Queste affermazioni tornano d’attualità grazie alla scoperta recente, nella roggia di Tromello, di una serie di oggetti metallici tra cui proprio un attizzatoio, un martello da muratore e persino una parte d’ascia.  Tutti elementi ora al vaglio degli inquirenti per verificare eventuali compatibilità con le contusioni rinvenute sul corpo della malcapitata.

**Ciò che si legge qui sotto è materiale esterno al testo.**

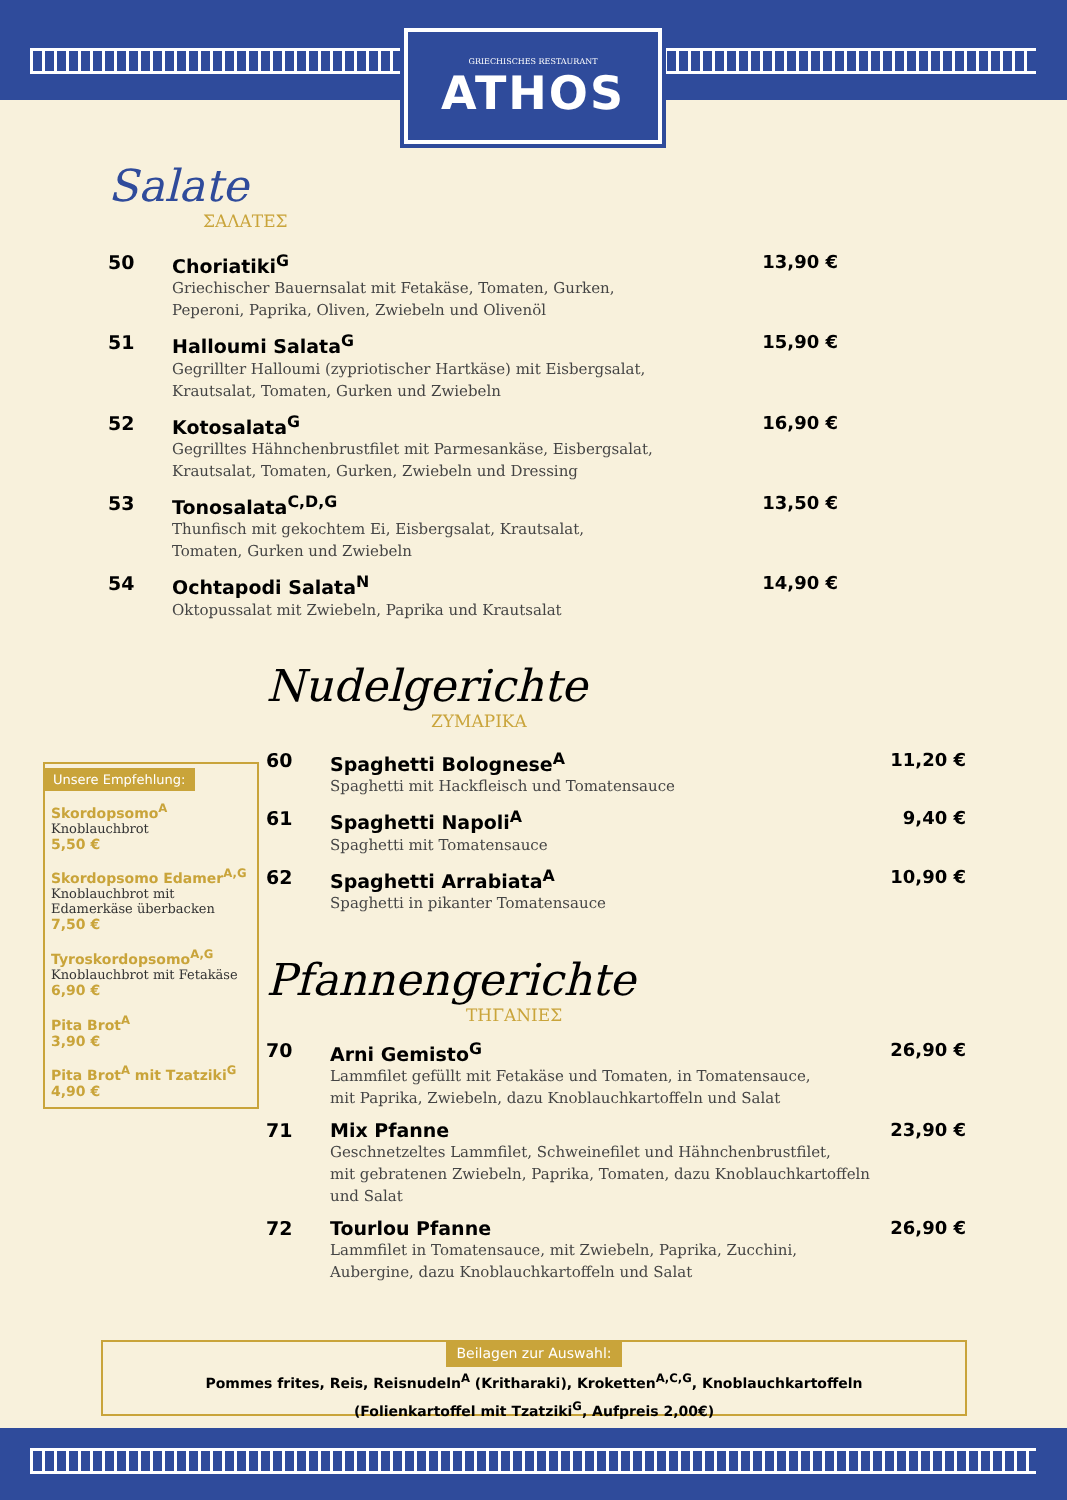GRIECHISCHES RESTAURANT
ATHOS
Salate
ΣΑΛΑΤΕΣ
50 Choriatiki<sup>G</sup>
Griechischer Bauernsalat mit Fetakäse, Tomaten, Gurken,
Peperoni, Paprika, Oliven, Zwiebeln und Olivenöl
13,90 €
51 Halloumi Salata<sup>G</sup>
Gegrillter Halloumi (zypriotischer Hartkäse) mit Eisbergsalat,
Krautsalat, Tomaten, Gurken und Zwiebeln
15,90 €
52 Kotosalata<sup>G</sup>
Gegrilltes Hähnchenbrustfilet mit Parmesankäse, Eisbergsalat,
Krautsalat, Tomaten, Gurken, Zwiebeln und Dressing
16,90 €
53 Tonosalata<sup>C,D,G</sup>
Thunfisch mit gekochtem Ei, Eisbergsalat, Krautsalat,
Tomaten, Gurken und Zwiebeln
13,50 €
54 Ochtapodi Salata<sup>N</sup>
Oktopussalat mit Zwiebeln, Paprika und Krautsalat
14,90 €
Nudelgerichte
ΖΥΜΑΡΙΚΑ
60 Spaghetti Bolognese<sup>A</sup>
Spaghetti mit Hackfleisch und Tomatensauce
11,20 €
61 Spaghetti Napoli<sup>A</sup>
Spaghetti mit Tomatensauce
9,40 €
62 Spaghetti Arrabiata<sup>A</sup>
Spaghetti in pikanter Tomatensauce
10,90 €
Pfannengerichte
ΤΗΓΑΝΙΕΣ
70 Arni Gemisto<sup>G</sup>
Lammfilet gefüllt mit Fetakäse und Tomaten, in Tomatensauce,
mit Paprika, Zwiebeln, dazu Knoblauchkartoffeln und Salat
26,90 €
71 Mix Pfanne
Geschnetzeltes Lammfilet, Schweinefilet und Hähnchenbrustfilet,
mit gebratenen Zwiebeln, Paprika, Tomaten, dazu Knoblauchkartoffeln und Salat
23,90 €
72 Tourlou Pfanne
Lammfilet in Tomatensauce, mit Zwiebeln, Paprika, Zucchini,
Aubergine, dazu Knoblauchkartoffeln und Salat
26,90 €
Unsere Empfehlung:
Skordopsomo<sup>A</sup>
Knoblauchbrot
5,50 €
Skordopsomo Edamer<sup>A,G</sup>
Knoblauchbrot mit Edamerkäse überbacken
7,50 €
Tyroskordopsomo<sup>A,G</sup>
Knoblauchbrot mit Fetakäse
6,90 €
Pita Brot<sup>A</sup>
3,90 €
Pita Brot<sup>A</sup> mit Tzatziki<sup>G</sup>
4,90 €
Beilagen zur Auswahl:
Pommes frites, Reis, Reisnudeln<sup>A</sup> (Kritharaki), Kroketten<sup>A,C,G</sup>, Knoblauchkartoffeln
(Folienkartoffel mit Tzatziki<sup>G</sup>, Aufpreis 2,00€)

I reperti, recuperati in un punto d’acqua nei pressi dell’abitazione della nonna delle gemelle Cappa, sono stati segnalati da un super testimone che, secondo quanto riportato dalla trasmissione Le Iene, avrebbe visto Stefania Cappa, sorella gemella di Paola, entrare nella casa con un borsone poco prima che si udisse un tonfo nell’acqua. L’attuale inchiesta, condotta nel massimo riserbo dal procuratore Fabio Napoleone, sembra voler colmare le lacune lasciate da un’indagine che, per anni, si è concentrata esclusivamente su Alberto Stasicondannato in via definitiva. Ora però si torna a parlare di altri possibili scenari, come quello che coinvolge Andrea Sempio, amico dell’allora fidanzato di Chiara, che in più occasioni, tra il 4 e l’8 agosto, avrebbe chiamato la casa Poggi pur sapendo che Marco era in vacanza, apprendendo quindi che Chiara era da sola. Un dettaglio che oggi fa riflettere in relazione alla premeditazione e alla conoscenza delle abitudini della giovane.

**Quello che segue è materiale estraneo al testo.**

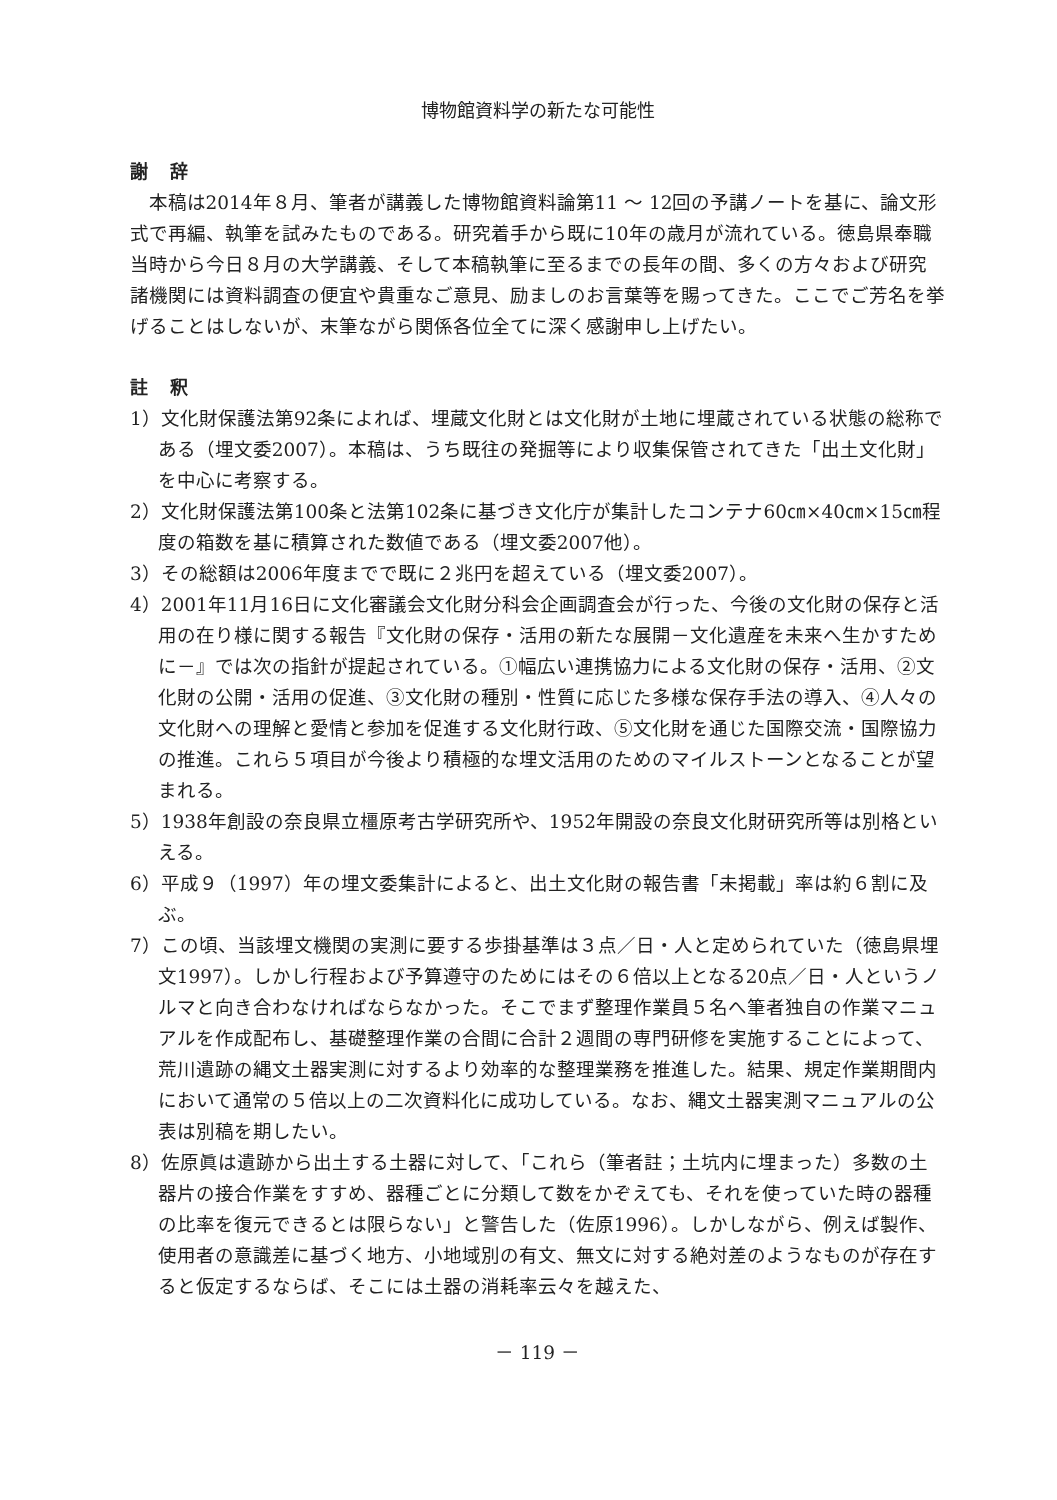博物館資料学の新たな可能性
謝 辞
本稿は2014年８月、筆者が講義した博物館資料論第11 〜 12回の予講ノートを基に、論文形式で再編、執筆を試みたものである。研究着手から既に10年の歳月が流れている。徳島県奉職当時から今日８月の大学講義、そして本稿執筆に至るまでの長年の間、多くの方々および研究諸機関には資料調査の便宜や貴重なご意見、励ましのお言葉等を賜ってきた。ここでご芳名を挙げることはしないが、末筆ながら関係各位全てに深く感謝申し上げたい。
註 釈
1）文化財保護法第92条によれば、埋蔵文化財とは文化財が土地に埋蔵されている状態の総称である（埋文委2007）。本稿は、うち既往の発掘等により収集保管されてきた「出土文化財」を中心に考察する。
2）文化財保護法第100条と法第102条に基づき文化庁が集計したコンテナ60㎝×40㎝×15㎝程度の箱数を基に積算された数値である（埋文委2007他）。
3）その総額は2006年度までで既に２兆円を超えている（埋文委2007）。
4）2001年11月16日に文化審議会文化財分科会企画調査会が行った、今後の文化財の保存と活用の在り様に関する報告『文化財の保存・活用の新たな展開－文化遺産を未来へ生かすために－』では次の指針が提起されている。①幅広い連携協力による文化財の保存・活用、②文化財の公開・活用の促進、③文化財の種別・性質に応じた多様な保存手法の導入、④人々の文化財への理解と愛情と参加を促進する文化財行政、⑤文化財を通じた国際交流・国際協力の推進。これら５項目が今後より積極的な埋文活用のためのマイルストーンとなることが望まれる。
5）1938年創設の奈良県立橿原考古学研究所や、1952年開設の奈良文化財研究所等は別格といえる。
6）平成９（1997）年の埋文委集計によると、出土文化財の報告書「未掲載」率は約６割に及ぶ。
7）この頃、当該埋文機関の実測に要する歩掛基準は３点／日・人と定められていた（徳島県埋文1997）。しかし行程および予算遵守のためにはその６倍以上となる20点／日・人というノルマと向き合わなければならなかった。そこでまず整理作業員５名へ筆者独自の作業マニュアルを作成配布し、基礎整理作業の合間に合計２週間の専門研修を実施することによって、荒川遺跡の縄文土器実測に対するより効率的な整理業務を推進した。結果、規定作業期間内において通常の５倍以上の二次資料化に成功している。なお、縄文土器実測マニュアルの公表は別稿を期したい。
8）佐原眞は遺跡から出土する土器に対して、「これら（筆者註；土坑内に埋まった）多数の土器片の接合作業をすすめ、器種ごとに分類して数をかぞえても、それを使っていた時の器種の比率を復元できるとは限らない」と警告した（佐原1996）。しかしながら、例えば製作、使用者の意識差に基づく地方、小地域別の有文、無文に対する絶対差のようなものが存在すると仮定するならば、そこには土器の消耗率云々を越えた、
－ 119 －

Le indagini odierne, supportate da nuove analisi genetiche sui reperti mai esaminati, prevedono anche la raccolta del Dna delle gemelle Cappa, che frequentavano spesso la casa della cugina. Il loro coinvolgimento, come sottolineato, è solo finalizzato all’esclusione in caso di riscontro femminile sui reperti. Tuttavia, il solo fatto che si torni a scavare attorno a loro suggerisce una nuova direzione investigativa, fino a pochi anni fa ritenuta remota. Se le analisi confermassero che l’attizzatoio o il martello ritrovati sono compatibili con le ferite di Chiara, si aprirebbe un nuovo capitolo giudiziario e mediatico, destinato a riaprire vecchie ferite e a riscrivere una verità che, per lungo tempo, si è ritenuta definitiva. Un fatto che, al di là dell’aspetto giudiziario, impone una riflessione sull’importanza di non trascurare alcuna ipotesi in fase investigativa, specialmente in casi così gravi e complessi.